The book is interesting because it has insights and novelty, not least in taking a period and a culture regarded by many as second best compared with what was happening elsewhere at the time, and shows it to have been enlightened, intelligent and full of beauty. However, it infuriates partly because of the author’s occasionally cloying and highly adjectival style, and partly because, for all her scholarship in the subject, one gets the sense that she has spread herself too broadly and lacks a feel for the real popular currents of the Twenties and Thirties.
The book is certainly ambitious. Not only does Harris examine the paradoxes of these modernists looking back to a romantic past in mainstream arts such as novels, poetry, painting and architecture; she also looks at the more peripheral areas of culture, such as food, weather, village life and music. She certainly supports the thesis implicit in her subtitle — that there was a conspicuous exercise of the imagination by creative artists in this period, and both Woolf and Piper are taken as prime examples of the paradox she describes.
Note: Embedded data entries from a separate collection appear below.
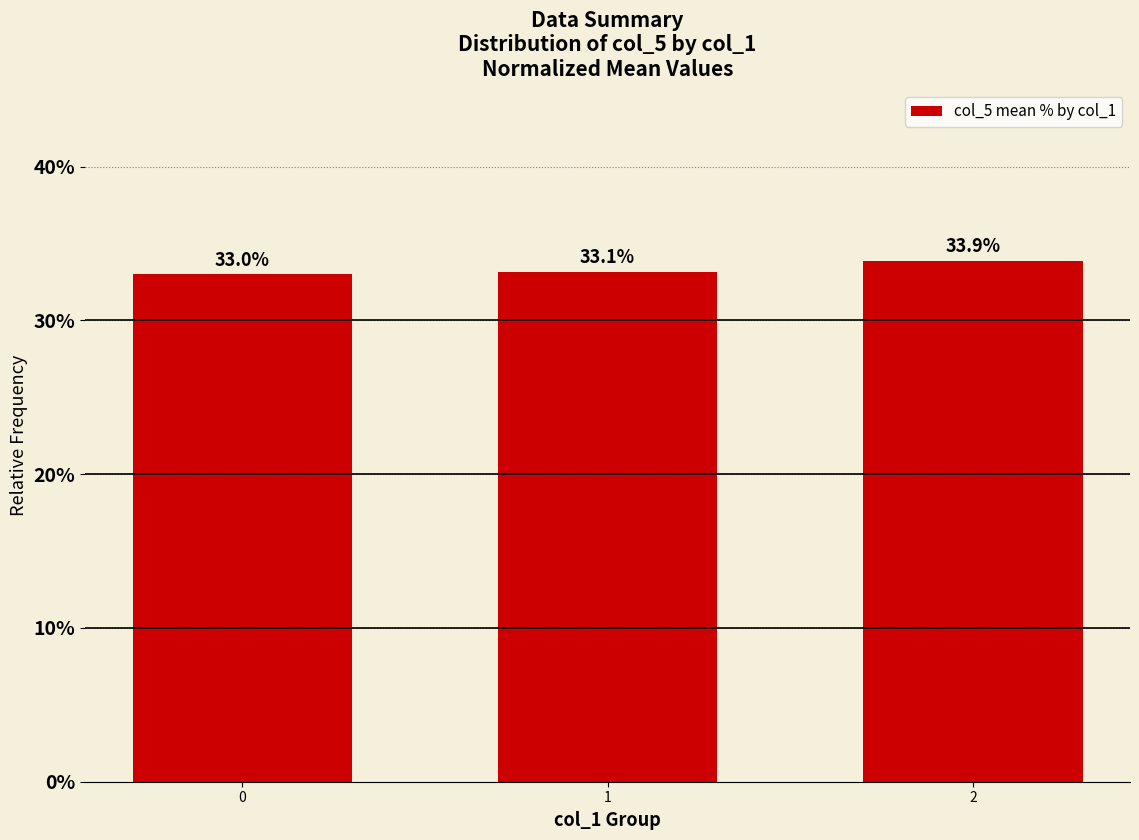

True or false: the data shows 33.1 at 1.

True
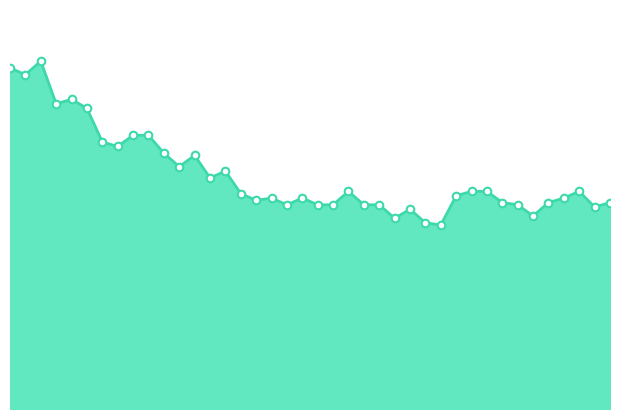

Is this an area chart (filled region under the line)?

Yes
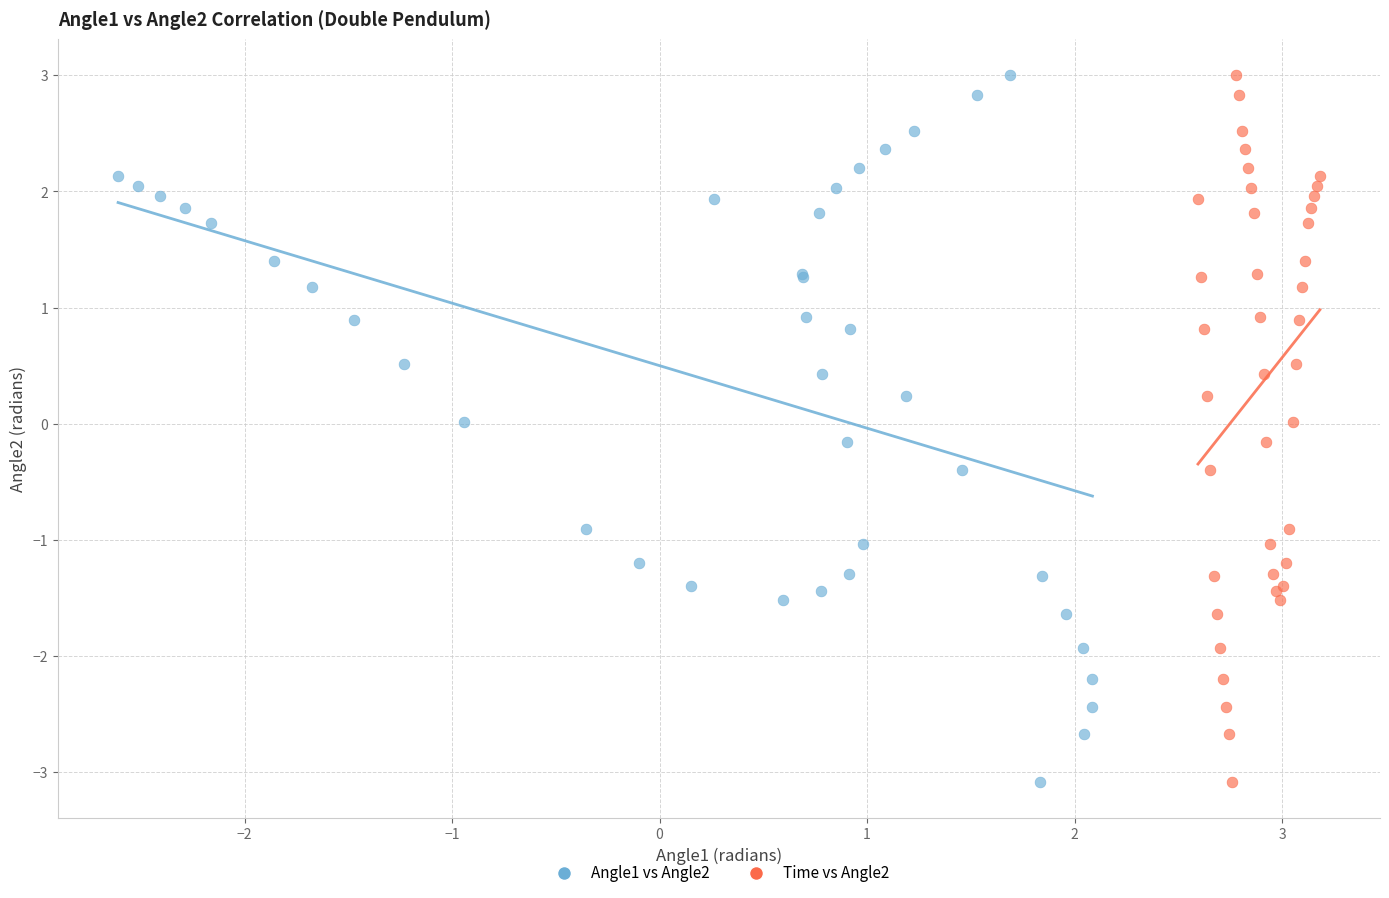

What are all the series names shown in the legend?

Angle1 vs Angle2, Time vs Angle2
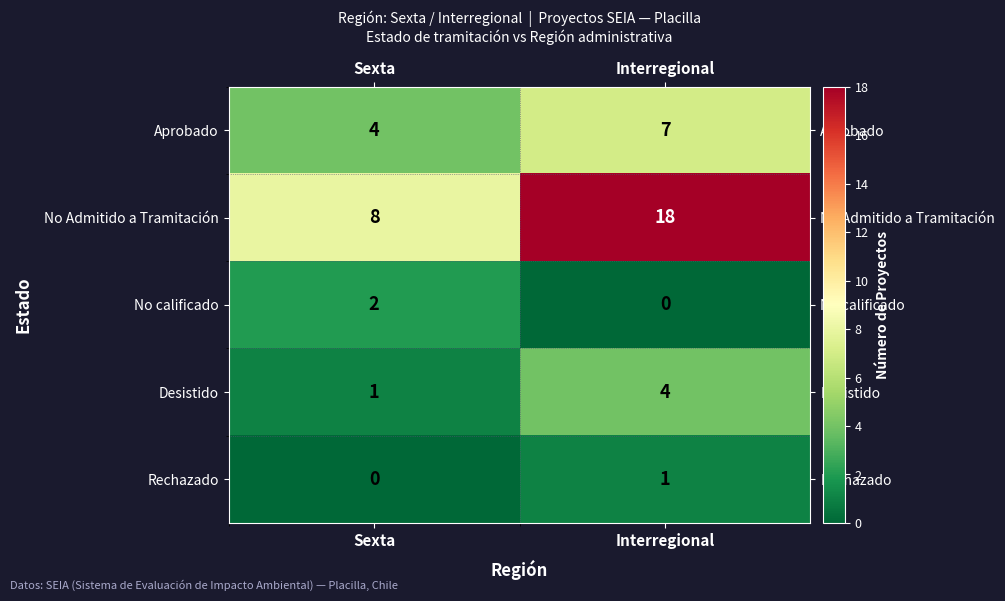

At which category is the sum across all series the highest?

Interregional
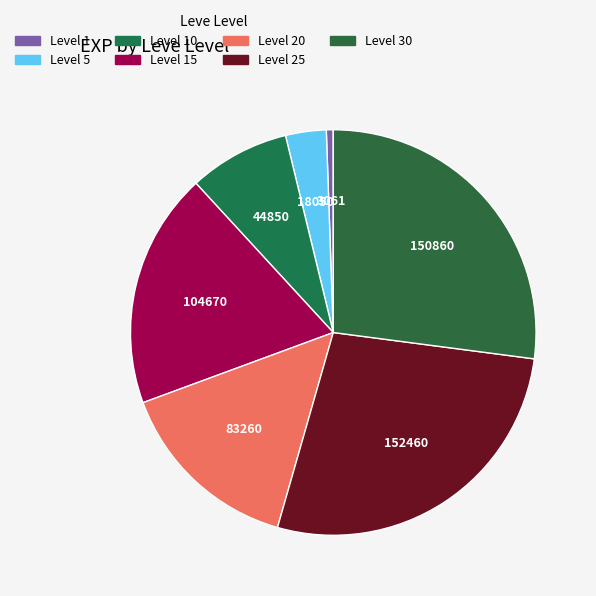

Which slice is the smallest?

1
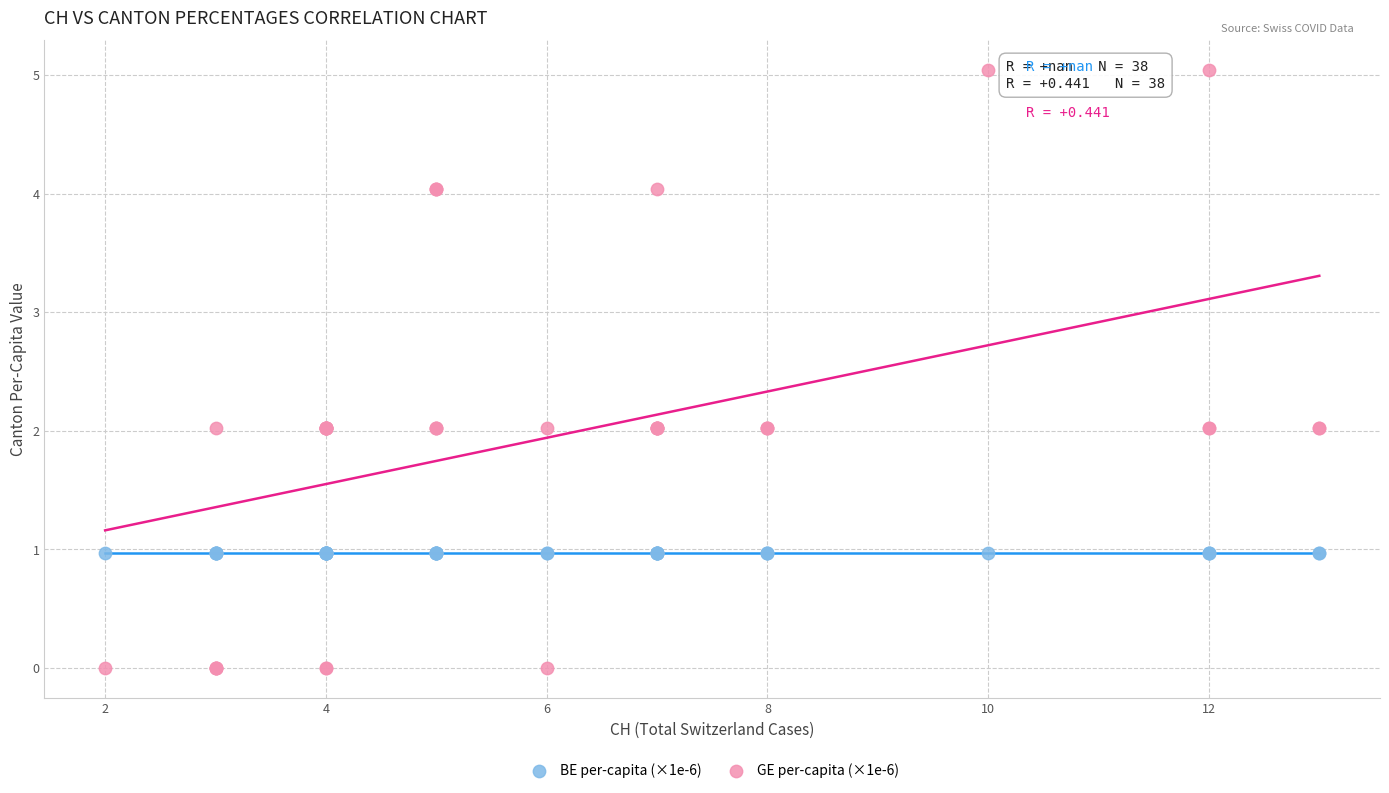

Which series contains the highest Y value?

GE per-capita (×1e-6)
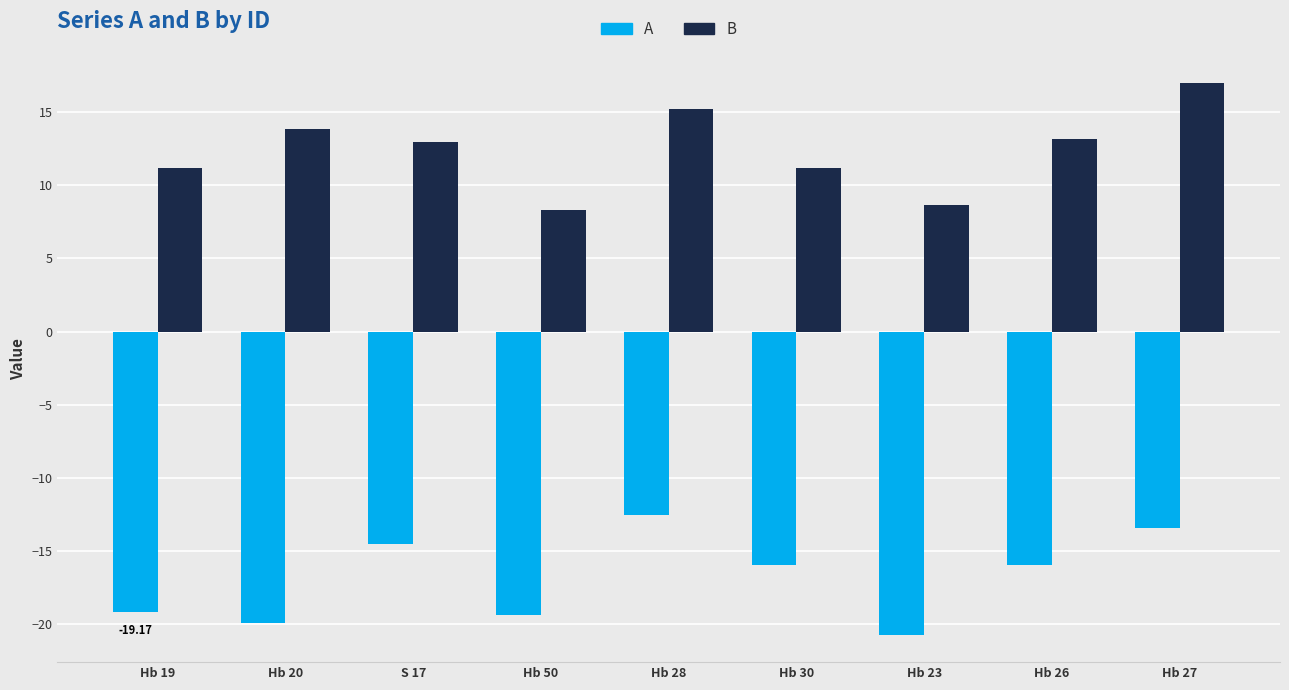

What is the highest value of the B series?

17.0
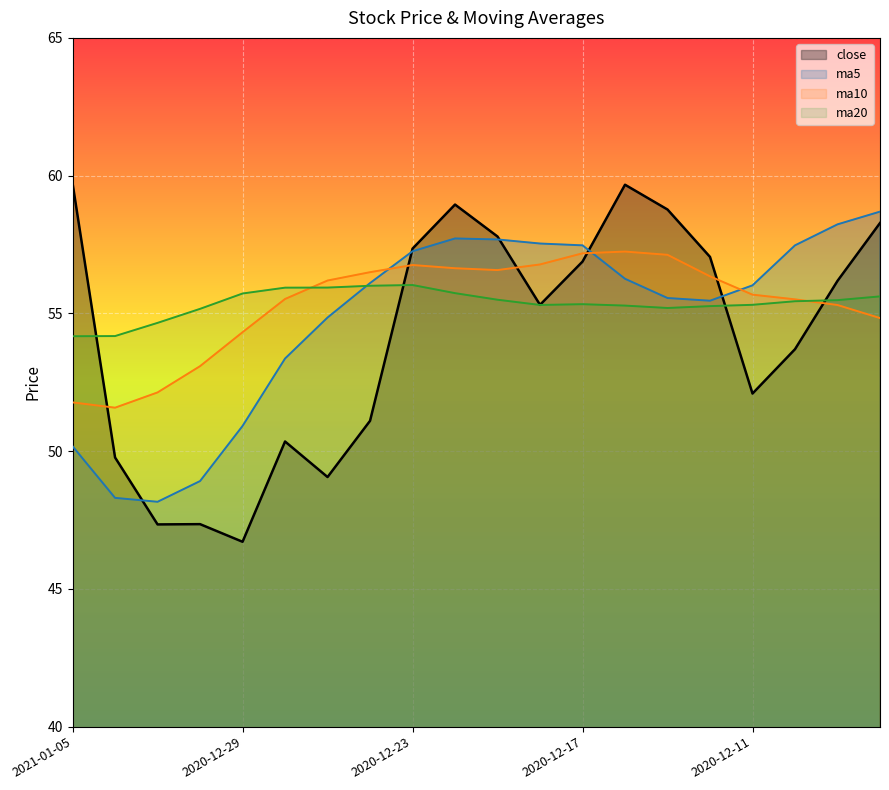

Between 2020-12-25 and 2020-12-22, which is larger?

2020-12-22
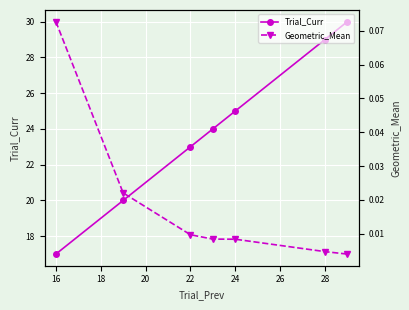

Does the chart display data point markers on the line(s)?

Yes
Woolf, for all her stylistic modernism, was rooted in her fiction in English history, the English countryside, and English values. Piper, long before he and John Betjeman started driving round England looking at churches and tea-shops, was in the vanguard of modernist art, yet found himself seduced by the past once he examined it. Even the modernist Berthold Lubetkin ended up, Harris tells us, living in ‘a remote sash-windowed cottage on a farm in Chipping Sodbury’, which she explains, somewhat spin-doctorishly, was ‘a principled decision to experience an older way of life while not losing sight of his urban vision’: presumably he had a high-powered telescope through which he could see Bristol or Birmingham.